Thursday,20 September, 2018
Current issue | Issue 1232, (5 - 11 February 2015)
Thursday,20 September, 2018
Issue 1232, (5 - 11 February 2015)

Ahram Weekly

Religion revisited

The 46th Cairo International Book Fair aims to renew religious discourse in Egypt, writes Nevine El-Aref

Religion revisited
Religion revisited
Al-Ahram Weekly

With the seminal reformist religious scholar Sheikh Mohamed Abdou (1849-1905) as the figure of the year, last week the 46th Cairo International Book Fair (CIBF, 28 January-12 February) opened under the slogan “Culture and Renewal”. The ceremony took place in the presence of, among others, Prime Minister Ibrahim Mahlab, Minister of Culture Gaber Asfour and General Egyptian Book Organisation Head Ahmed Megahed. The daily turnout has been high, with long lines at the security gates testifying to the continuing popularity of reading despite claims of decline.

For Megahed the fair is an opportunity to deliver a message of renewal with regard to cultural and political as well as religious discourse, something it endeavours to do through the presence of numerous intellectuals whose views on the last four years should contribute to raising awareness in every domain. That is why the majority of the seminars — with topics like women in Islam, social and political development through Islamic history and the failure of religion-driven politics — focus on reform. Efforts have also been made to ensure that the books on offer reflect these subjects.

Books by the Qatar-based, Muslim Brotherhood-affiliated cleric Youssef Al-Qaradawi and the early radical Islamist author Sayed Qutb, who was executed in 1966 after being implicated in an attempt on Gamal Abdel-Nasser’s life, were removed from the pavilion of Dar Al-Shorouk, their publisher. This was done by and on the initiative of Dar Al-Shorouk alone, in response to repeated complaints by the public. According to Magahed, the Egyptian constitution prevents the Ministry of Culture from banning books or works of art without a court ruling authorising the move.

“Banning a book is a free promotional campaign that will attract sympathisers and boost sales,” Megahed said. A more sensible response to complaints about a book would be to hold a seminar and perhaps publish a book to counter it, he explained. “This is GEBO’s approach — and it is the only solution in ‘the age of open skies’.”

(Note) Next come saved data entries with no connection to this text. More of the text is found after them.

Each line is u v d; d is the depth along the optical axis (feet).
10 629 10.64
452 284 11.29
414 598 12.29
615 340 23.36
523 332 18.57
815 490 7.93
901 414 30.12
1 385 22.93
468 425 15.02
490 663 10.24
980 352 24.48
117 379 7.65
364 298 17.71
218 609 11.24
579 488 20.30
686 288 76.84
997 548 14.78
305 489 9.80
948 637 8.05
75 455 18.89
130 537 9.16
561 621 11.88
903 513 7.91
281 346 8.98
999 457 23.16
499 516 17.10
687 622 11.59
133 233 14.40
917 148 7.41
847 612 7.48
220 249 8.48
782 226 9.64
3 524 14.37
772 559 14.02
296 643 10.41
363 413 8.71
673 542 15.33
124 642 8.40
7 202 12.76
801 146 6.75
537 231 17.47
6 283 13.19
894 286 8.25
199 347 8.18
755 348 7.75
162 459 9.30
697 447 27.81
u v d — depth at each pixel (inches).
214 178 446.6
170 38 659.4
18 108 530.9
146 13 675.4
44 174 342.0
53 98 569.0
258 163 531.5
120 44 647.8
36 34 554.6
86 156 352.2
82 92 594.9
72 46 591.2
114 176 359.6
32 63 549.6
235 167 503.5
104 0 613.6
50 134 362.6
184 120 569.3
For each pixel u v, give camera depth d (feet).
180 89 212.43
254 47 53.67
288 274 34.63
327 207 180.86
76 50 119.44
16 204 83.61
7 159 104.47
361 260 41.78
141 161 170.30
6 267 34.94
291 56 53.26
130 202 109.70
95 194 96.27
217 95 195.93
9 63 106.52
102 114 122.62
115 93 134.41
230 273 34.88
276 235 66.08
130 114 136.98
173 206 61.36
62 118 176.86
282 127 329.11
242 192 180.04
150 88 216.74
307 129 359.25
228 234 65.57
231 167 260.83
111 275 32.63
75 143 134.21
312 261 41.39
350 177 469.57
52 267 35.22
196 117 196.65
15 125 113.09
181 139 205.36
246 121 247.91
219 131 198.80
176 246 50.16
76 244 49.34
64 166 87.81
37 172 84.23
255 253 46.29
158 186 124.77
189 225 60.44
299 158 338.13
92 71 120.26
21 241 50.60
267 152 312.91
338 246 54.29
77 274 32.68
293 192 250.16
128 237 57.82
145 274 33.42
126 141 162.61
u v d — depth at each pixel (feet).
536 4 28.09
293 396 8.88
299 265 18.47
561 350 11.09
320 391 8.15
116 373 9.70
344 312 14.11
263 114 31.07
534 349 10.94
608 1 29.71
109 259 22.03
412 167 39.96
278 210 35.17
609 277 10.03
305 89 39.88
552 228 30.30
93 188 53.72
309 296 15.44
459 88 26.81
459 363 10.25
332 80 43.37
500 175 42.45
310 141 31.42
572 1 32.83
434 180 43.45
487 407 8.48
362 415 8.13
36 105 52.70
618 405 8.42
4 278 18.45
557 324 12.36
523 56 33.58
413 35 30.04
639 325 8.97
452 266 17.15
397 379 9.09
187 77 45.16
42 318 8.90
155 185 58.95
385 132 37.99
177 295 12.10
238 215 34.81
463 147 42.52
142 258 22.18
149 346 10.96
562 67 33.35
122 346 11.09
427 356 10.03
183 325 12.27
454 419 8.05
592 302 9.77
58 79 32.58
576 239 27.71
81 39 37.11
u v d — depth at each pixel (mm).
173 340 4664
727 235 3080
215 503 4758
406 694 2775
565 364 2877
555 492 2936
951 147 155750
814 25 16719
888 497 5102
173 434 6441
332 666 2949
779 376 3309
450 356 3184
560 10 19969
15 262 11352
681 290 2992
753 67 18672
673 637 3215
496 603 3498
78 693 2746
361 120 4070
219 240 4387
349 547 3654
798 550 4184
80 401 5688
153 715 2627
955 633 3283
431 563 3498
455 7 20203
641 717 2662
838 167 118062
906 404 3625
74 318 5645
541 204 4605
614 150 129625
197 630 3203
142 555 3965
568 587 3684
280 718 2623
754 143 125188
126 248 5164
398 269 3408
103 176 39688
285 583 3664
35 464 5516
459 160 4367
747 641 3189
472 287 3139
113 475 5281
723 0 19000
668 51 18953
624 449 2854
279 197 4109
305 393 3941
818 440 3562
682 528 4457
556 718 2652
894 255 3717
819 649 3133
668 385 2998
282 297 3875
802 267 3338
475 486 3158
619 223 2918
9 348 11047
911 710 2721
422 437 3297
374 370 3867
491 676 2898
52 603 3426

After a long wait in line, stepping into the fair grounds reminded me of the time when I was 15 and attending the book fair for the first time. This is not simply a space for marketing books but also a pleasant outing. Walking from one pavilion to another, people stroll along with bags full of books in their hands or rush past to reach one of the seminars in time for a good seat. Others are sitting on benches enjoying the sun, sipping Pepsi and munching on beef shawermas. Little boys play football on the grass, ice cream stalls lure customers with bottles of ice-cold water and there is an unmistakable weekend spirit to the place.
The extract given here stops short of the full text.